┌─ Texte source

Bussy-Rabutin. Le libertin puni
de Daniel-Henri Vincent
Perrin 2011 /  19 €- 124.45  ffr. / 198 pages
ISBN : 978-2-262-03611-9
FORMAT : 13,3cm x 20,1cm

L'auteur du compte rendu : Alexis Fourmont a étudié les sciences politiques des deux côtés du Rhin.

Vie et morts de Bussy-Rabutin

Dans son récent ouvrage intitulé Bussy-Rabutin. Le libertin puni, l’ancien directeur des affaires culturelles de Bourgogne Daniel-Henri Vincent écrit que Roger de Rabutin-Bussy se voyait comme un héros à l’antique. Le libertin souhaitait d’ailleurs être considéré de la sorte. Il se voulait «brave sans ostentation». Et s’il «aimait les plaisirs plus que la fortune, (…) il aimait la gloire plus que les plaisirs» (p.14). La guerre et l’amour constituaient bel et bien son programme de vie. Assurément, Bussy-Rabutin fut une figure tout à fait particulière du Grand Siècle.

└─
┌─ Entrées

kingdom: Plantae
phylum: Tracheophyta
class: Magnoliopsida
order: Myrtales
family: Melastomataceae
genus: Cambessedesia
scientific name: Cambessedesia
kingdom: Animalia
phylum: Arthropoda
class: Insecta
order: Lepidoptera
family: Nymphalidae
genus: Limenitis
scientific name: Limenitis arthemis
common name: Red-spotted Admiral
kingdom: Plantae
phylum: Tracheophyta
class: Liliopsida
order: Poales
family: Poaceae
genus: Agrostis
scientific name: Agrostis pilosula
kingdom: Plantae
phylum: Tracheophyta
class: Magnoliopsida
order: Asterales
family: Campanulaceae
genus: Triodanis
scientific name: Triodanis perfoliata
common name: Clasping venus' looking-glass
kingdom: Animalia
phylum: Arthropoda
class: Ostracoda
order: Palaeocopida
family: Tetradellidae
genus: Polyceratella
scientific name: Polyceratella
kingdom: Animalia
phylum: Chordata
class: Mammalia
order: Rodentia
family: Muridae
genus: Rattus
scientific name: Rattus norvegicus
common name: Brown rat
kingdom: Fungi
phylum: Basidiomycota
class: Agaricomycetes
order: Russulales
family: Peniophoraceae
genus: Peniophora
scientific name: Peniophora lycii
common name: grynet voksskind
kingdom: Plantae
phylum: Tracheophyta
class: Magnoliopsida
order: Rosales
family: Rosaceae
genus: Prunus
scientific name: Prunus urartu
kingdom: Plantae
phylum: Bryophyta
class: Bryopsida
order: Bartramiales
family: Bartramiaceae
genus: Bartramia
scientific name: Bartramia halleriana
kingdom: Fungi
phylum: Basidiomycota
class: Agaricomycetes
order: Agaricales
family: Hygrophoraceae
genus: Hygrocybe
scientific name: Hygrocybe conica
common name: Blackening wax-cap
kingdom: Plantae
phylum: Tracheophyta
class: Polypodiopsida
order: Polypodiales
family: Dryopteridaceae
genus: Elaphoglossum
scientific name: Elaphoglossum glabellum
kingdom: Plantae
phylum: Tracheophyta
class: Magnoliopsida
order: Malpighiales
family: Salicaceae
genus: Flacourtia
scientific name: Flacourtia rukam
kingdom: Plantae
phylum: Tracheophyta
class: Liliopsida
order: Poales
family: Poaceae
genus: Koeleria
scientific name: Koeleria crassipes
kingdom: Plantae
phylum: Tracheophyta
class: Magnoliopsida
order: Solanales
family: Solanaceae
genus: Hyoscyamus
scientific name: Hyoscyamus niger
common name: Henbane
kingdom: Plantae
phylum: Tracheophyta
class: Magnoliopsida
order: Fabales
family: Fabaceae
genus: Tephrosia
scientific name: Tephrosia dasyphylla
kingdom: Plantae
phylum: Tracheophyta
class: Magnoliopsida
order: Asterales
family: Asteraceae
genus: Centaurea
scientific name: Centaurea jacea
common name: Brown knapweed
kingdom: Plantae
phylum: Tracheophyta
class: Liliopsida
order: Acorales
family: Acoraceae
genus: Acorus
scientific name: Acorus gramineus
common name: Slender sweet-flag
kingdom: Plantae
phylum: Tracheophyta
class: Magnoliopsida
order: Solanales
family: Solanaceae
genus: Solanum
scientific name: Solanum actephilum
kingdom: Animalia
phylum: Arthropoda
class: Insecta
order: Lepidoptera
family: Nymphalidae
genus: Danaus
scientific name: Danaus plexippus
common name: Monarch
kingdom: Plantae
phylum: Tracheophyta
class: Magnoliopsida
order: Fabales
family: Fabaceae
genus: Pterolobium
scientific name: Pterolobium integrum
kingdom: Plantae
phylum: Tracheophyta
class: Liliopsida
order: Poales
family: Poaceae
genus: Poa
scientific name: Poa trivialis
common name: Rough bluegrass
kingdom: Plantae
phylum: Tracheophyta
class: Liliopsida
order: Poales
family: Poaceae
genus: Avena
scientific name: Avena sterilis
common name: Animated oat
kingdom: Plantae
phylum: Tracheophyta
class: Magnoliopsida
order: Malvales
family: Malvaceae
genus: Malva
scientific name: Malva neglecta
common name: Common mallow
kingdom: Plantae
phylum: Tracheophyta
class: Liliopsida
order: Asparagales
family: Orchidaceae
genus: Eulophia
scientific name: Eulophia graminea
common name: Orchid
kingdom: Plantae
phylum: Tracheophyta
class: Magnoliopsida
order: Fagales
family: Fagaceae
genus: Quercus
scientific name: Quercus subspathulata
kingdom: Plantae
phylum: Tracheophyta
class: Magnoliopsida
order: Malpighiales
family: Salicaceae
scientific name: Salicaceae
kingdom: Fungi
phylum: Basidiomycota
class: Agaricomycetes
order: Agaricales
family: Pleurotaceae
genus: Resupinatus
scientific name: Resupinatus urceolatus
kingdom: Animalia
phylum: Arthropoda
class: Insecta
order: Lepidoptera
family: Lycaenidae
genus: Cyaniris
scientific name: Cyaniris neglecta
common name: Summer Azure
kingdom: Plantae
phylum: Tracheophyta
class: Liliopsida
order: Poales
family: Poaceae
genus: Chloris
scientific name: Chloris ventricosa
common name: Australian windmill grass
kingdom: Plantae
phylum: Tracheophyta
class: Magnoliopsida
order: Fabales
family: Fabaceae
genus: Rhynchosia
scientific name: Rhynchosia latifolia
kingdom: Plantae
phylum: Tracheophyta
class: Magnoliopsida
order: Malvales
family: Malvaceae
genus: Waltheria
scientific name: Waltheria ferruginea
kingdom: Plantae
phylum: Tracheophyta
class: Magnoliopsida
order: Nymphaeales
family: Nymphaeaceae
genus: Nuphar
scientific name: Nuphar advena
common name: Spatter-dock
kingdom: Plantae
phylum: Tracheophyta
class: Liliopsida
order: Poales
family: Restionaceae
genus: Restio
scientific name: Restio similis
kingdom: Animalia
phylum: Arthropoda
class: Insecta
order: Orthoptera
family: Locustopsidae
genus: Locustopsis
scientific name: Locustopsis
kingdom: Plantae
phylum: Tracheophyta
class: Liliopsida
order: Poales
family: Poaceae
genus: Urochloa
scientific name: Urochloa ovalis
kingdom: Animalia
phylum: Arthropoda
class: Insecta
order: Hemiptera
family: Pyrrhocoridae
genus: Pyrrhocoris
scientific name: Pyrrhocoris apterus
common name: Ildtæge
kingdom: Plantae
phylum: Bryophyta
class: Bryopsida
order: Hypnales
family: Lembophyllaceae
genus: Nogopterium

└─

Traduisez en anglais cette phrase du compte rendu sur Bussy-Rabutin : « La guerre et l’amour constituaient bel et bien son programme de vie. »

[Résultat]
War and love were indeed his program for life.